TASK DESCRIPTION →
Arrange every line of text from all ten records below as a single JSON list of strings, one string per line, with blank lines omitted. Leave the pictures out of the answer.

ENTRIES SUPPLIED →
§
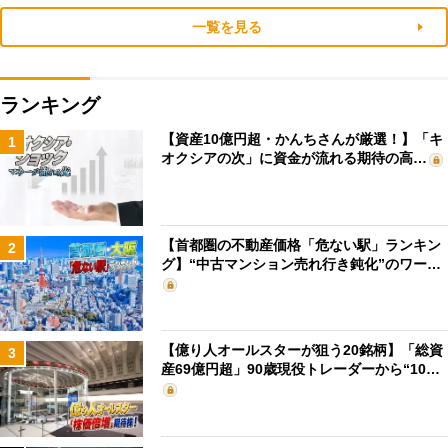
一覧を見る
ランキング
【資産10億円超・かんちさんが厳選！】「キ
1
オクシアの次」に資金が流れる期待の高…
【首都圏の不動産価格「危ない駅」ランキン
2
グ】“中古マンション売れ行き鈍化”のワー…
【億り人オールスターが狙う20銘柄】「総資
3
産69億円超」90歳現役トレーダーから“10…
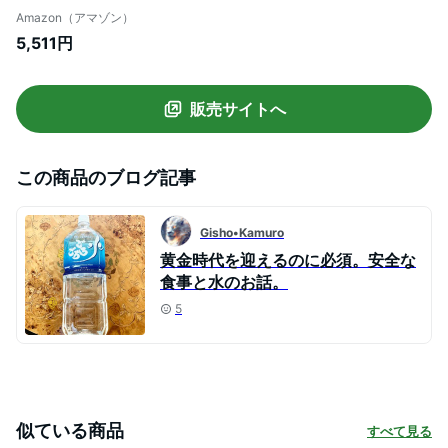
奈良
Amazon（アマゾン）
5,511円
販売サイトへ
この商品のブログ記事
Gisho•Kamuro
黄金時代を迎えるのに必須。安全な
食事と水のお話。
5
似ている商品
すべて見る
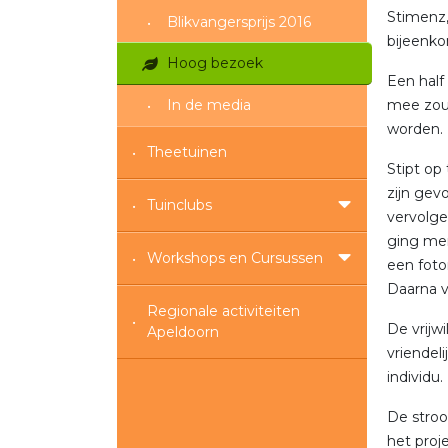
Stimenz,
Blikvangersprijs 2016
bijeenkom
Hoog bezoek
Een half
In de media
mee zou
worden.
Theetuinen
Stipt op
zijn gev
Tuinclubs
vervolge
ging men
Workshops en Cursussen
een fot
Daarna v
Regionale activiteiten
De vrijw
Apeldoorn
vriendel
individu.
De stroo
het proje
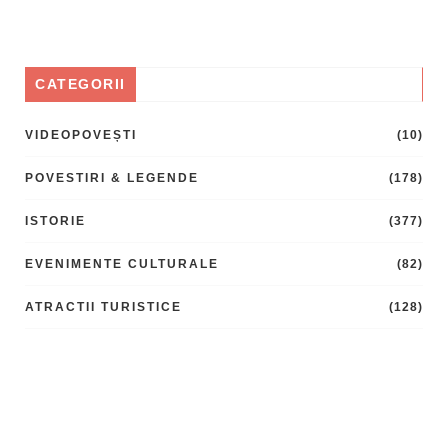
CATEGORII
VIDEOPOVEȘTI
(10)
POVESTIRI & LEGENDE
(178)
ISTORIE
(377)
EVENIMENTE CULTURALE
(82)
ATRACTII TURISTICE
(128)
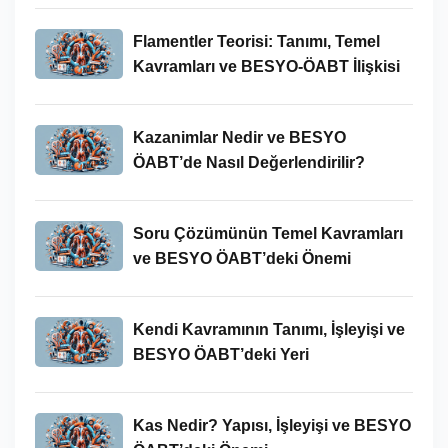
Flamentler Teorisi: Tanımı, Temel
Kavramları ve BESYO-ÖABT İlişkisi
Kazanimlar Nedir ve BESYO
ÖABT’de Nasıl Değerlendirilir?
Soru Çözümünün Temel Kavramları
ve BESYO ÖABT’deki Önemi
Kendi Kavramının Tanımı, İşleyişi ve
BESYO ÖABT’deki Yeri
Kas Nedir? Yapısı, İşleyişi ve BESYO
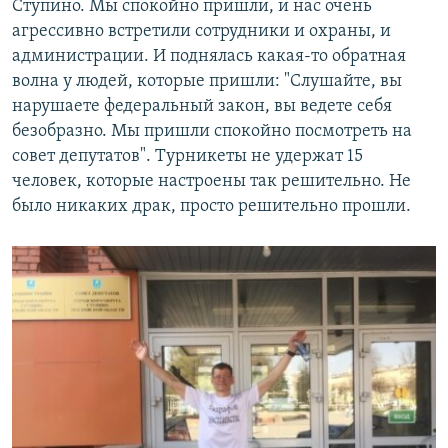
Ступино. Мы спокойно пришли, и нас очень
агрессивно встретили сотрудники и охраны, и
администрации. И поднялась какая-то обратная
волна у людей, которые пришли: "Слушайте, вы
нарушаете федеральный закон, вы ведете себя
безобразно. Мы пришли спокойно посмотреть на
совет депутатов". Турникеты не удержат 15
человек, которые настроены так решительно. Не
было никаких драк, просто решительно прошли.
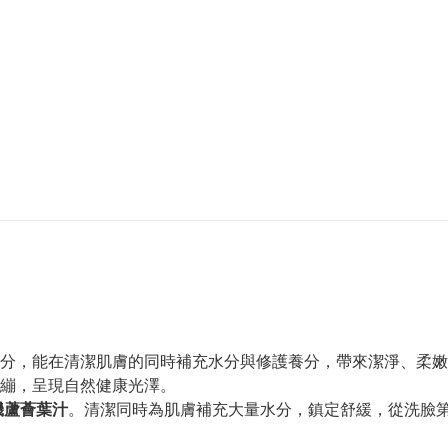
分，能在清潔肌膚的同時補充水分與修護養分，帶來潔淨、柔嫩
繃，呈現自然健康光澤。
機蘆薈葉汁
。清潔同時為肌膚補充大量水分，鎮定舒緩，從洗臉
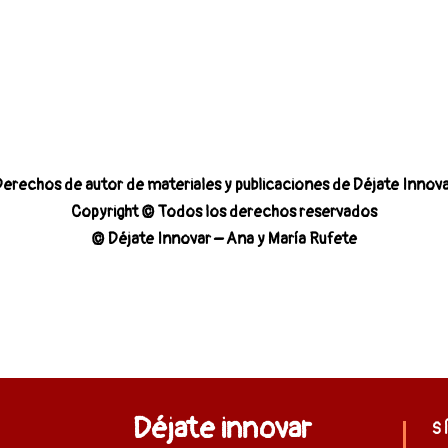
erechos de autor de materiales y publicaciones de Déjate Innov
Copyright © Todos los derechos reservados
© Déjate Innovar – Ana y María Rufete
Déjate innovar
S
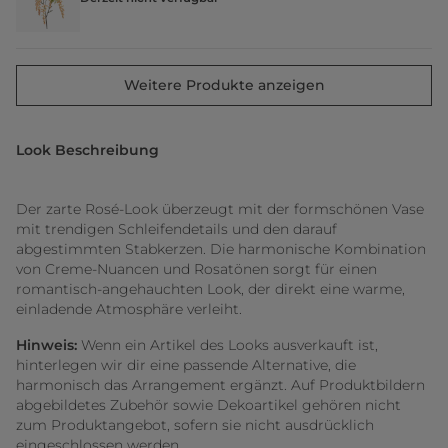
Weitere Produkte anzeigen
Look Beschreibung
Der zarte Rosé-Look überzeugt mit der formschönen Vase
mit trendigen Schleifendetails und den darauf
abgestimmten Stabkerzen. Die harmonische Kombination
von Creme-Nuancen und Rosatönen sorgt für einen
romantisch-angehauchten Look, der direkt eine warme,
einladende Atmosphäre verleiht.
Hinweis:
Wenn ein Artikel des Looks ausverkauft ist,
hinterlegen wir dir eine passende Alternative, die
harmonisch das Arrangement ergänzt. Auf Produktbildern
abgebildetes Zubehör sowie Dekoartikel gehören nicht
zum Produktangebot, sofern sie nicht ausdrücklich
eingeschlossen werden.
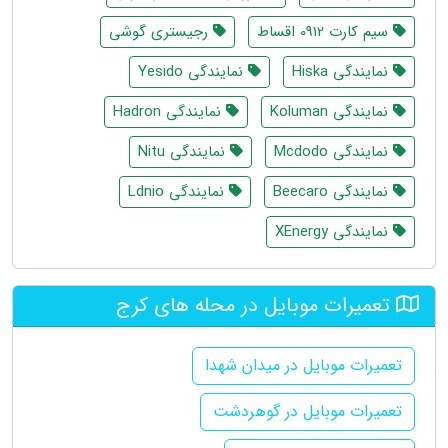
سیم کارت 0912 اقساط
رجیستری گوشی
نمایندگی Hiska
نمایندگی Yesido
نمایندگی Koluman
نمایندگی Hadron
نمایندگی Mcdodo
نمایندگی Nitu
نمایندگی Beecaro
نمایندگی Ldnio
نمایندگی XEnergy
تعمیرات موبایل در محله های کرج
تعمیرات موبایل در میدان شهدا
تعمیرات موبایل در گوهردشت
§
ANSWER TO THIS EXERCISE →
[
  "一覧を見る",
  "ランキング",
  "【資産10億円超・かんちさんが厳選！】「キ",
  "1",
  "オクシアの次」に資金が流れる期待の高…",
  "【首都圏の不動産価格「危ない駅」ランキン",
  "2",
  "グ】“中古マンション売れ行き鈍化”のワー…",
  "【億り人オールスターが狙う20銘柄】「総資",
  "3",
  "産69億円超」90歳現役トレーダーから“10…",
  "奈良",
  "Amazon（アマゾン）",
  "5,511円",
  "販売サイトへ",
  "この商品のブログ記事",
  "Gisho•Kamuro",
  "黄金時代を迎えるのに必須。安全な",
  "食事と水のお話。",
  "5",
  "似ている商品",
  "すべて見る",
  "Stimenz,",
  "Blikvangersprijs 2016",
  "bijeenkom",
  "Hoog bezoek",
  "Een half",
  "In de media",
  "mee zou",
  "worden.",
  "Theetuinen",
  "Stipt op",
  "zijn gev",
  "Tuinclubs",
  "vervolge",
  "ging men",
  "Workshops en Cursussen",
  "een fot",
  "Daarna v",
  "Regionale activiteiten",
  "De vrijw",
  "Apeldoorn",
  "vriendel",
  "individu.",
  "De stroo",
  "het proje",
  "CATEGORII",
  "VIDEOPOVEȘTI",
  "(10)",
  "POVESTIRI & LEGENDE",
  "(178)",
  "ISTORIE",
  "(377)",
  "EVENIMENTE CULTURALE",
  "(82)",
  "ATRACTII TURISTICE",
  "(128)",
  "Flamentler Teorisi: Tanımı, Temel",
  "Kavramları ve BESYO-ÖABT İlişkisi",
  "Kazanimlar Nedir ve BESYO",
  "ÖABT’de Nasıl Değerlendirilir?",
  "Soru Çözümünün Temel Kavramları",
  "ve BESYO ÖABT’deki Önemi",
  "Kendi Kavramının Tanımı, İşleyişi ve",
  "BESYO ÖABT’deki Yeri",
  "Kas Nedir? Yapısı, İşleyişi ve BESYO",
  "Ступино. Мы спокойно пришли, и нас очень",
  "агрессивно встретили сотрудники и охраны, и",
  "администрации. И поднялась какая-то обратная",
  "волна у людей, которые пришли: \"Слушайте, вы",
  "нарушаете федеральный закон, вы ведете себя",
  "безобразно. Мы пришли спокойно посмотреть на",
  "совет депутатов\". Турникеты не удержат 15",
  "человек, которые настроены так решительно. Не",
  "было никаких драк, просто решительно прошли.",
  "分，能在清潔肌膚的同時補充水分與修護養分，帶來潔淨、柔嫩",
  "繃，呈現自然健康光澤。",
  "機蘆薈葉汁",
  "。清潔同時為肌膚補充大量水分，鎮定舒緩，從洗臉",
  "erechos de autor de materiales y publicaciones de Déjate Innov",
  "Copyright © Todos los derechos reservados",
  "© Déjate Innovar – Ana y María Rufete",
  "Déjate innovar",
  "S",
  "Weitere Produkte anzeigen",
  "Look Beschreibung",
  "Der zarte Rosé-Look überzeugt mit der formschönen Vase",
  "mit trendigen Schleifendetails und den darauf",
  "abgestimmten Stabkerzen. Die harmonische Kombination",
  "von Creme-Nuancen und Rosatönen sorgt für einen",
  "romantisch-angehauchten Look, der direkt eine warme,",
  "einladende Atmosphäre verleiht.",
  "Hinweis:",
  "Wenn ein Artikel des Looks ausverkauft ist,",
  "hinterlegen wir dir eine passende Alternative, die",
  "harmonisch das Arrangement ergänzt. Auf Produktbildern",
  "abgebildetes Zubehör sowie Dekoartikel gehören nicht",
  "zum Produktangebot, sofern sie nicht ausdrücklich",
  "eingeschlossen werden.",
  "سیم کارت 0912 اقساط",
  "رجیستری گوشی",
  "نمایندگی Hiska",
  "نمایندگی Yesido",
  "نمایندگی Koluman",
  "نمایندگی Hadron",
  "نمایندگی Mcdodo",
  "نمایندگی Nitu",
  "نمایندگی Beecaro",
  "نمایندگی Ldnio",
  "نمایندگی XEnergy",
  "تعمیرات موبایل در محله های کرج",
  "تعمیرات موبایل در میدان شهدا",
  "تعمیرات موبایل در گوهردشت"
]